Changing Church in order to Change the World: A study of worshipping congregations practicing deep solidarity

“… to orient themselves toward social justice concerns and how they are able (or unable) to create measurable social change in their communities. ”

Team Members/Contributors

Melissa D Browning McAfee School of Theology at Mercer University Contact Me

About this project grant for researchers

This qualitative research project seeks to explore how Christian congregations can create measurable social change in their communities of interaction. In a time when churches and people of faith are being called upon to respond to injustices like mass incarceration, police violence, or chronic poverty and inequality, more tools and models are needed to help congregations move from inaction to action. Through conducting research with worshipping congregations who fully welcome those who are often marginalized by church and society, generative themes and models will emerge that help the church in North America better understand the dynamics of faith-based social change.

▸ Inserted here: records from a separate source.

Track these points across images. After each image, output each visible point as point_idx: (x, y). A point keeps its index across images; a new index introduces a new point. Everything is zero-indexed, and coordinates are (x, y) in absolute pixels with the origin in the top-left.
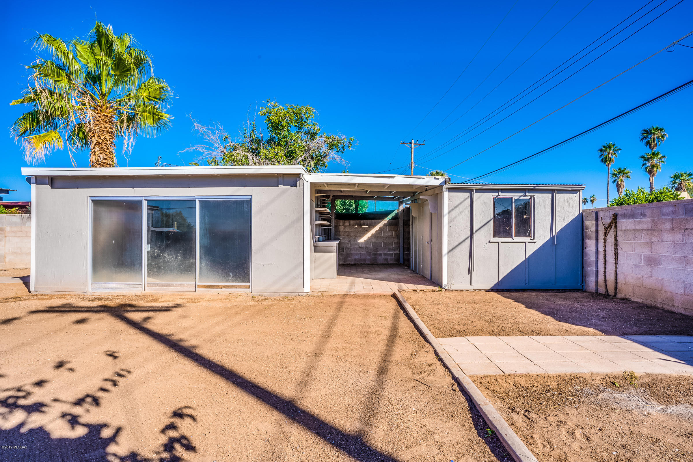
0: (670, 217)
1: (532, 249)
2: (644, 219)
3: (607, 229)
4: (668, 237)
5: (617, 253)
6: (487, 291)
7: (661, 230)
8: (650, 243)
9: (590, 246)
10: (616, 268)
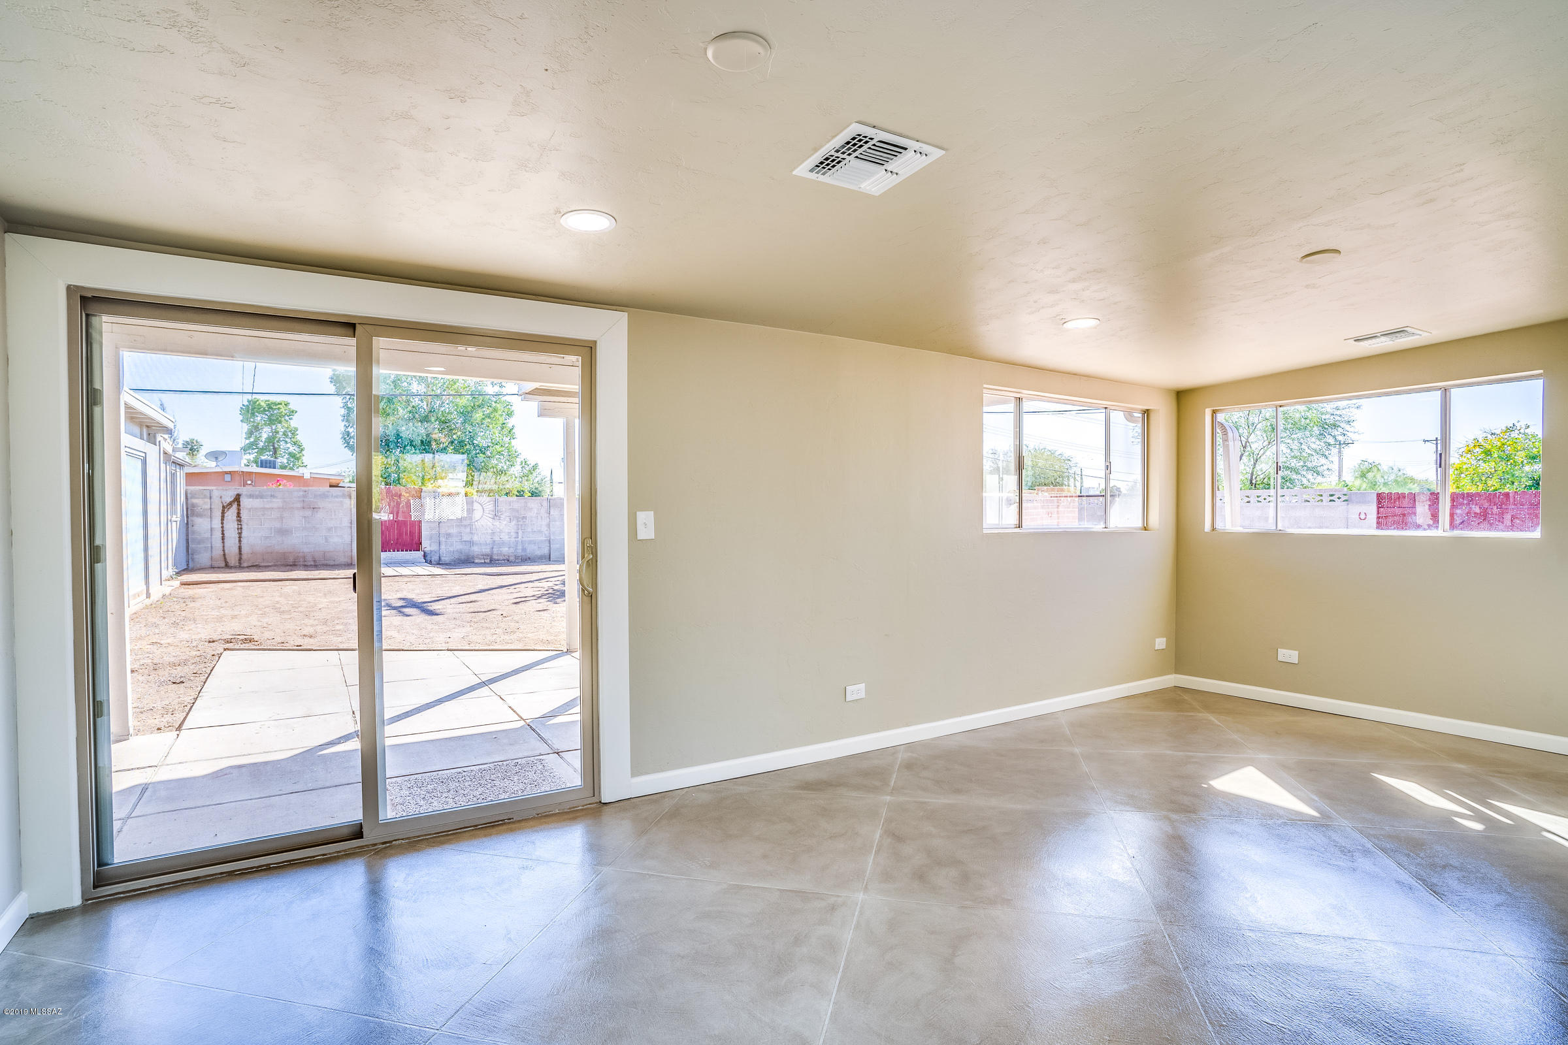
3: (226, 508)
9: (202, 525)
10: (240, 541)
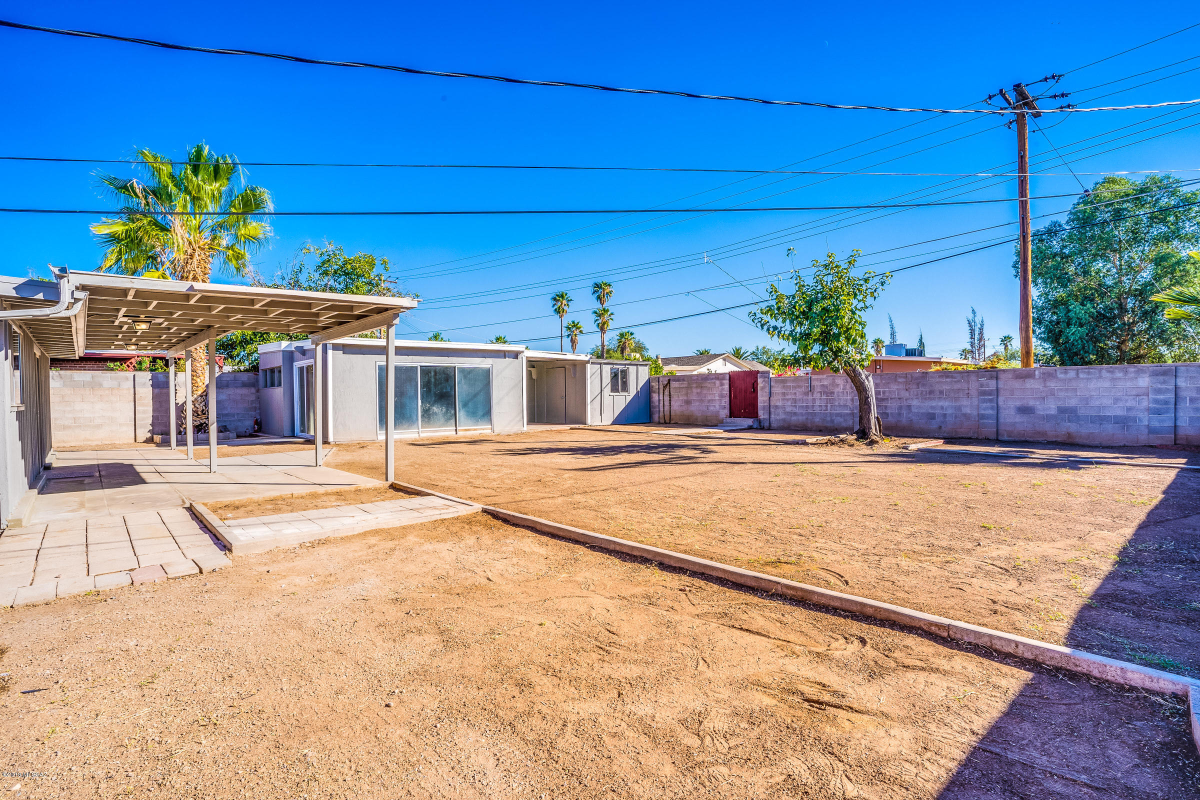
0: (695, 381)
1: (629, 399)
2: (684, 382)
3: (665, 387)
4: (695, 391)
6: (610, 424)
7: (691, 388)
8: (687, 394)
9: (655, 397)
10: (671, 408)
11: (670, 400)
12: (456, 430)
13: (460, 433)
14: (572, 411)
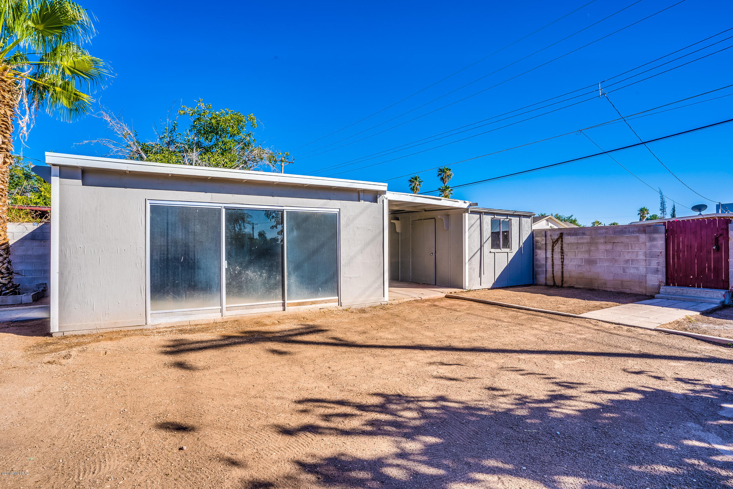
0: (604, 235)
1: (511, 256)
2: (585, 237)
3: (554, 243)
4: (602, 247)
5: (563, 258)
6: (489, 289)
7: (597, 243)
8: (589, 251)
9: (541, 254)
10: (562, 268)
11: (563, 259)
12: (284, 305)
13: (290, 310)
14: (445, 268)
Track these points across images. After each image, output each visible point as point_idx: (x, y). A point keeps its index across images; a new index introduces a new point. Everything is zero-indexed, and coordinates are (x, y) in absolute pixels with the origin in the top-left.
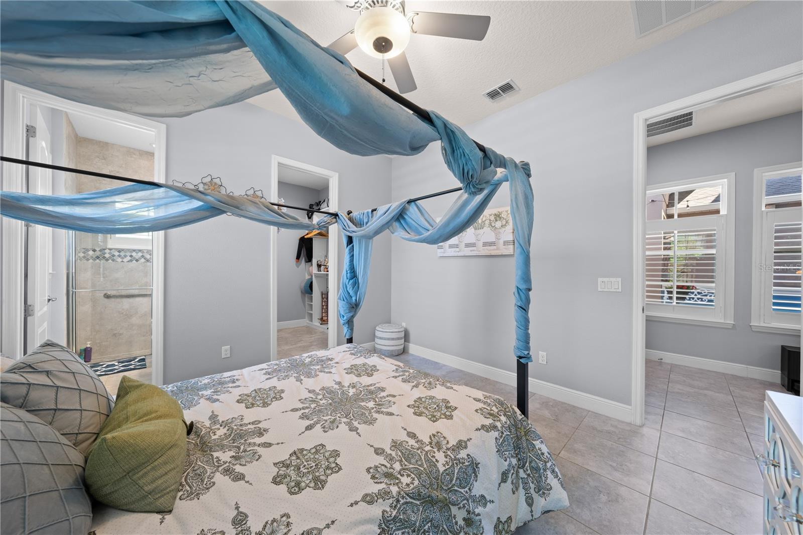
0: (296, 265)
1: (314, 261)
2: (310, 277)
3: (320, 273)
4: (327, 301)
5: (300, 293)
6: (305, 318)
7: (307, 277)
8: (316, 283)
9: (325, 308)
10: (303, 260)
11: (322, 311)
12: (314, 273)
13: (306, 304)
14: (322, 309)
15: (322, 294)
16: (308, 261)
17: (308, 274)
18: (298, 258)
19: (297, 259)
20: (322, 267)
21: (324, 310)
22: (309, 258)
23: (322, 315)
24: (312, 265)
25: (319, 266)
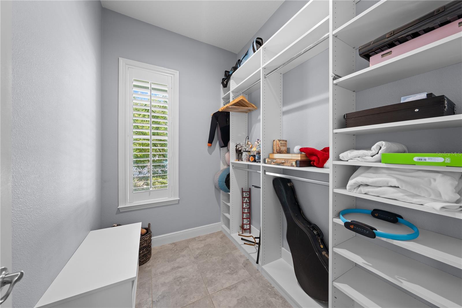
0: (208, 150)
1: (232, 145)
2: (226, 167)
3: (240, 162)
4: (250, 203)
5: (213, 188)
6: (220, 221)
7: (223, 167)
8: (234, 175)
9: (246, 211)
10: (217, 144)
11: (243, 216)
12: (232, 163)
13: (221, 203)
14: (243, 213)
15: (243, 192)
16: (223, 145)
17: (223, 162)
18: (211, 141)
19: (209, 143)
20: (244, 154)
21: (245, 215)
22: (225, 141)
23: (243, 222)
24: (228, 150)
25: (239, 153)
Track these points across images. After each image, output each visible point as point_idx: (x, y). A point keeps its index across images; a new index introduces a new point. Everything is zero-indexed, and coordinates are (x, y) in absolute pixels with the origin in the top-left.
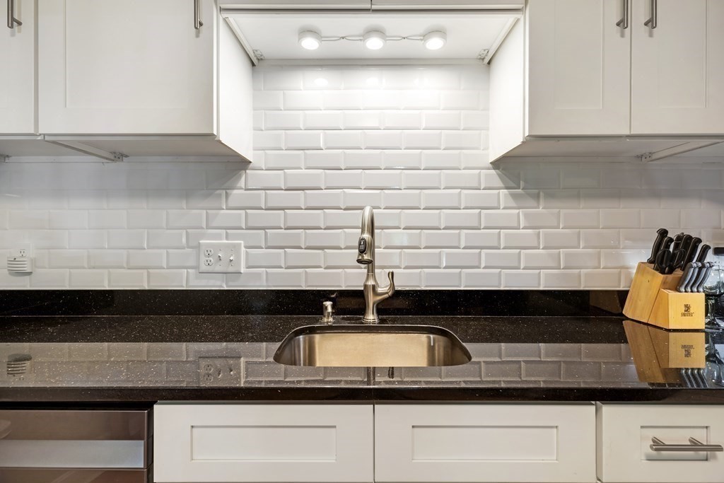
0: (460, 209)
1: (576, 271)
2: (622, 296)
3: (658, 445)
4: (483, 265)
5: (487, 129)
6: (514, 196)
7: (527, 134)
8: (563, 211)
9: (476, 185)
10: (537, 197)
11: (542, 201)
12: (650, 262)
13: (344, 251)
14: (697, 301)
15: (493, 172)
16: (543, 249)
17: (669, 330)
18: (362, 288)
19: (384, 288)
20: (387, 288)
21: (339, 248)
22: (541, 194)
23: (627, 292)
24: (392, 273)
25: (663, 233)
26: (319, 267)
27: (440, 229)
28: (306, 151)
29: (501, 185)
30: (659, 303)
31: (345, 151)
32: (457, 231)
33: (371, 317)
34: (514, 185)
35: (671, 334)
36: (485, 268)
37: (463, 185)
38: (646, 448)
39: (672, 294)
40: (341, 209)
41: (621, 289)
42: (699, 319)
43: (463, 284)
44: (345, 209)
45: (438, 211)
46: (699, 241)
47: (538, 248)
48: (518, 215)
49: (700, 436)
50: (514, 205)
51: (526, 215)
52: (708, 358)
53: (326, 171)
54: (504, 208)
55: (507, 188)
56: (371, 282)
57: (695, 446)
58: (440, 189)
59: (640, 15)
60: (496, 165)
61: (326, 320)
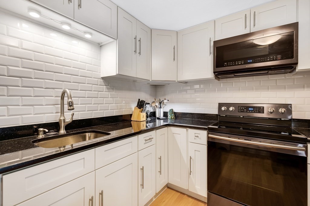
0: (92, 91)
1: (122, 110)
2: (131, 115)
3: (146, 140)
4: (99, 110)
5: (100, 66)
6: (107, 88)
7: (117, 73)
8: (119, 93)
9: (97, 84)
10: (113, 89)
11: (114, 90)
12: (137, 106)
13: (44, 106)
14: (144, 114)
15: (102, 80)
16: (115, 104)
17: (140, 121)
18: (58, 121)
19: (68, 120)
20: (70, 119)
21: (42, 105)
22: (114, 88)
23: (132, 114)
24: (74, 114)
25: (139, 100)
26: (31, 114)
27: (85, 98)
28: (22, 59)
29: (104, 85)
30: (139, 116)
31: (45, 63)
32: (91, 99)
33: (62, 131)
34: (108, 85)
35: (141, 122)
36: (100, 110)
37: (93, 83)
38: (144, 142)
39: (141, 113)
40: (43, 88)
41: (131, 114)
42: (145, 119)
43: (93, 116)
44: (45, 88)
45: (85, 91)
46: (145, 101)
47: (113, 104)
48: (108, 94)
49: (150, 137)
50: (107, 91)
51: (110, 94)
52: (146, 127)
53: (34, 70)
54: (105, 92)
55: (106, 86)
56: (62, 118)
57: (150, 139)
58: (85, 84)
59: (138, 51)
60: (103, 78)
61: (41, 136)
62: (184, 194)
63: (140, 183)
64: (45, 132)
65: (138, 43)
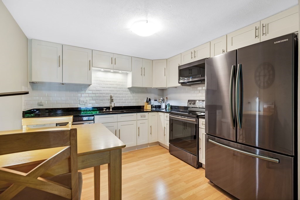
0: (123, 94)
5: (127, 83)
6: (131, 93)
7: (132, 86)
10: (134, 93)
12: (146, 102)
14: (150, 106)
16: (134, 100)
17: (147, 109)
19: (113, 106)
21: (105, 100)
24: (114, 104)
26: (102, 103)
27: (120, 97)
28: (99, 85)
29: (129, 91)
30: (147, 106)
32: (123, 98)
33: (111, 110)
34: (131, 91)
36: (127, 103)
37: (124, 91)
40: (105, 94)
41: (143, 105)
43: (124, 105)
45: (120, 95)
48: (131, 95)
54: (129, 94)
56: (111, 105)
58: (121, 91)
59: (143, 74)
60: (128, 88)
61: (104, 111)
62: (165, 148)
63: (138, 134)
64: (105, 110)
65: (143, 70)
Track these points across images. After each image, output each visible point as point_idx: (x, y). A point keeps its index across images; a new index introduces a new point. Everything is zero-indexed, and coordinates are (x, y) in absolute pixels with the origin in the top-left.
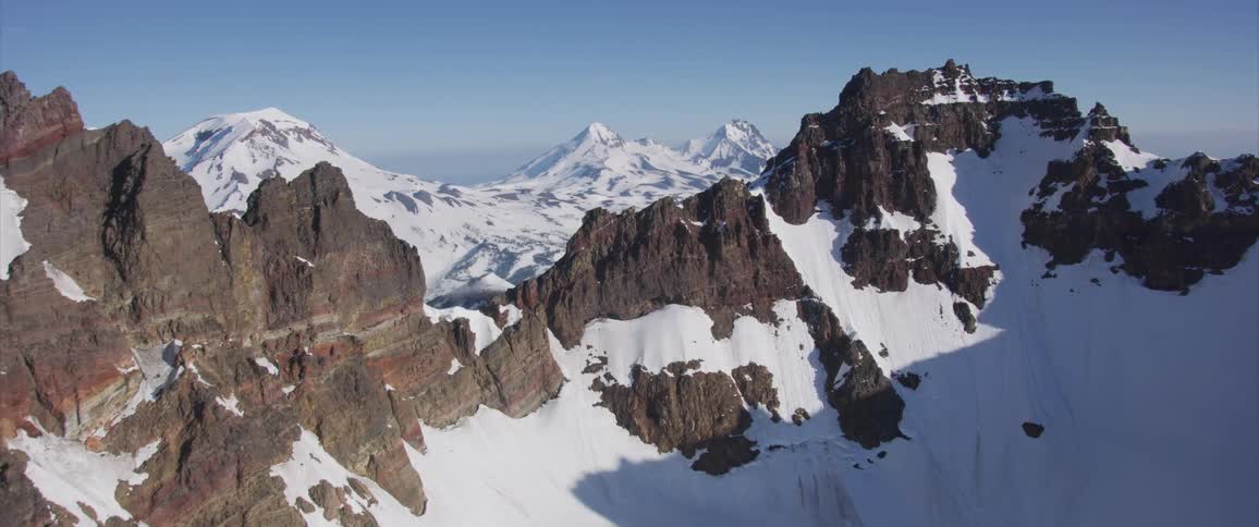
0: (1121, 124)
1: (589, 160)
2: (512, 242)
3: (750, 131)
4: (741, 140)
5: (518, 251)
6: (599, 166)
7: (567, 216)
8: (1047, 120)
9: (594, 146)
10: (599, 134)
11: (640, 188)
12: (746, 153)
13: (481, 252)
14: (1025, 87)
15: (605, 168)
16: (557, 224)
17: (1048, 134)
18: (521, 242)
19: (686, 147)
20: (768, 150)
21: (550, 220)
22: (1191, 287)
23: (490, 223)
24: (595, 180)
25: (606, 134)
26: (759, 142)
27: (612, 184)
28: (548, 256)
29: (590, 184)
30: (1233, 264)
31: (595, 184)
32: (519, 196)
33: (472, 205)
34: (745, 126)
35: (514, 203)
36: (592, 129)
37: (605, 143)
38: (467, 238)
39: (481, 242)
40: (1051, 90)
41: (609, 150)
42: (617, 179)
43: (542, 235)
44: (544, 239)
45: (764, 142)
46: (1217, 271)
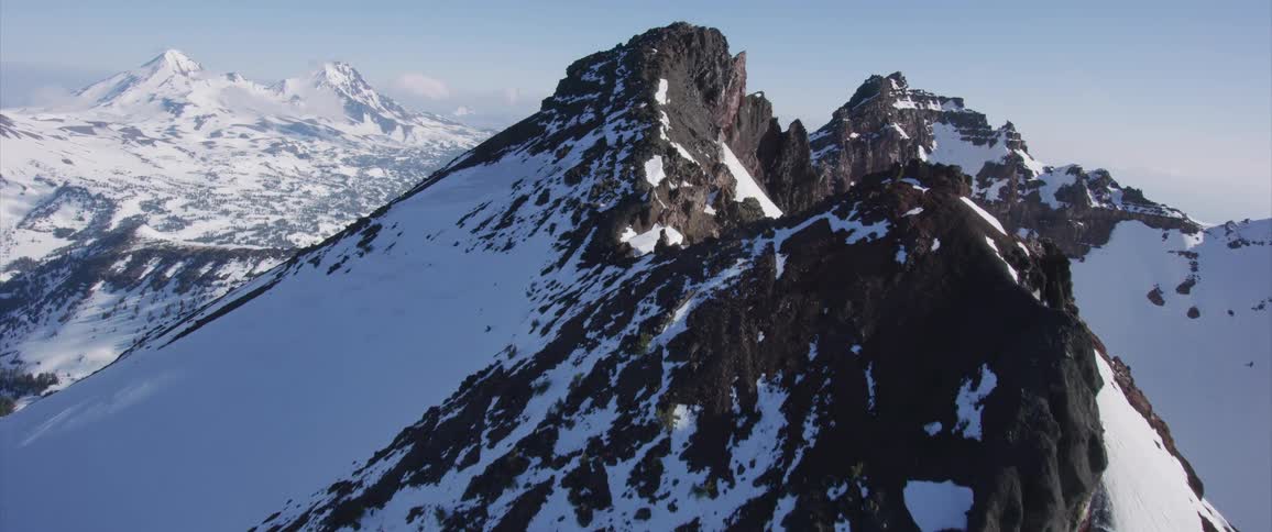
0: (1022, 138)
1: (167, 92)
2: (106, 185)
3: (352, 76)
4: (343, 84)
5: (119, 196)
6: (182, 101)
7: (165, 158)
8: (963, 128)
9: (173, 76)
10: (178, 64)
11: (235, 129)
12: (349, 98)
13: (64, 197)
14: (943, 100)
15: (190, 104)
16: (155, 166)
17: (968, 139)
18: (118, 186)
19: (281, 87)
20: (371, 96)
21: (146, 161)
22: (1085, 256)
23: (67, 162)
24: (177, 116)
25: (186, 64)
26: (361, 87)
27: (199, 121)
28: (158, 203)
29: (172, 120)
30: (1106, 242)
31: (177, 121)
32: (96, 130)
33: (36, 137)
34: (347, 69)
35: (91, 138)
36: (168, 56)
37: (185, 74)
38: (38, 179)
39: (60, 184)
40: (962, 106)
41: (191, 82)
42: (204, 117)
43: (142, 178)
44: (144, 183)
45: (367, 87)
46: (1098, 246)
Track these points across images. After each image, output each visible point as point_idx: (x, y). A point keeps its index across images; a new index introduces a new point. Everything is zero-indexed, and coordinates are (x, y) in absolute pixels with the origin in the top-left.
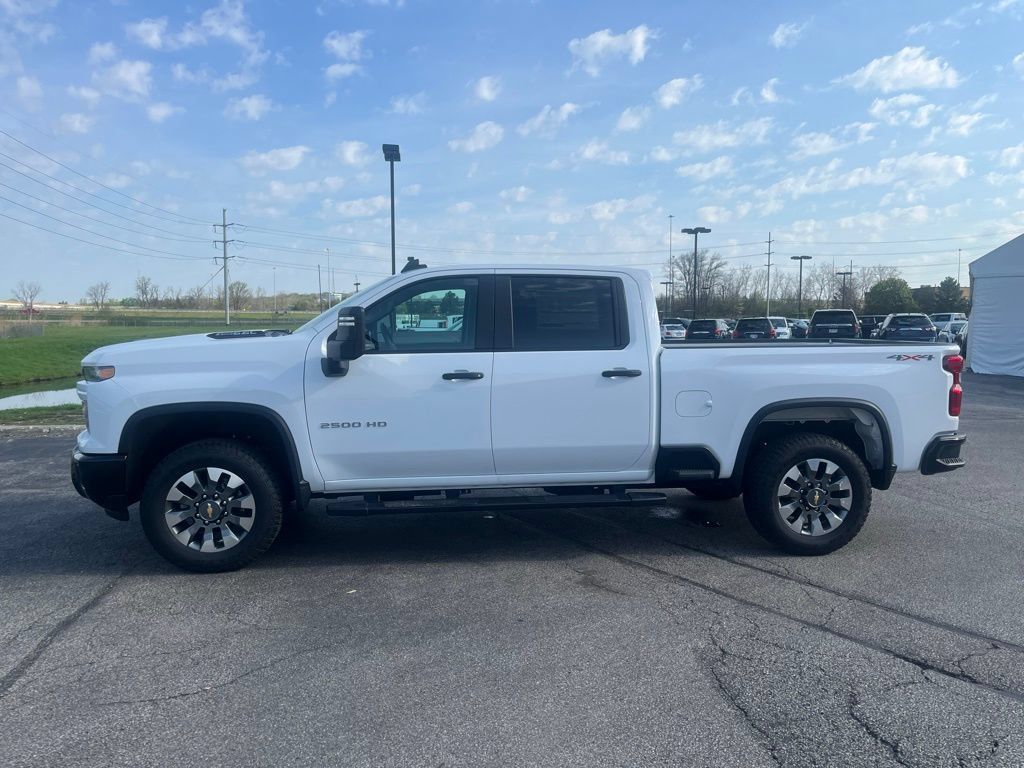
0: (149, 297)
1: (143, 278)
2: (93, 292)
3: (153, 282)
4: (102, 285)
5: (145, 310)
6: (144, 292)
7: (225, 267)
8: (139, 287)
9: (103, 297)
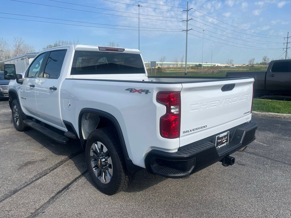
0: (266, 62)
1: (265, 56)
2: (251, 61)
3: (268, 57)
4: (253, 59)
5: (264, 66)
6: (265, 60)
7: (286, 51)
8: (263, 59)
9: (253, 62)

The project will pay close attention to the ways in which solidarity functions between those with certain privileges and those without, as well as the sometimes changing relation between margin and center. Attention will be given to particular systems of oppression such as racism, ethnocentrism, sexism, economic inequality, and homophobia and how these intersectional forces can shape and form congregations or how congregations can work against these structural forces to create change. The project will also examine the power of storytelling by asking how stories have helped congregations engage a social justice issue or provided an invitation for a previously unmotivated actor/community to engage a social justice concern.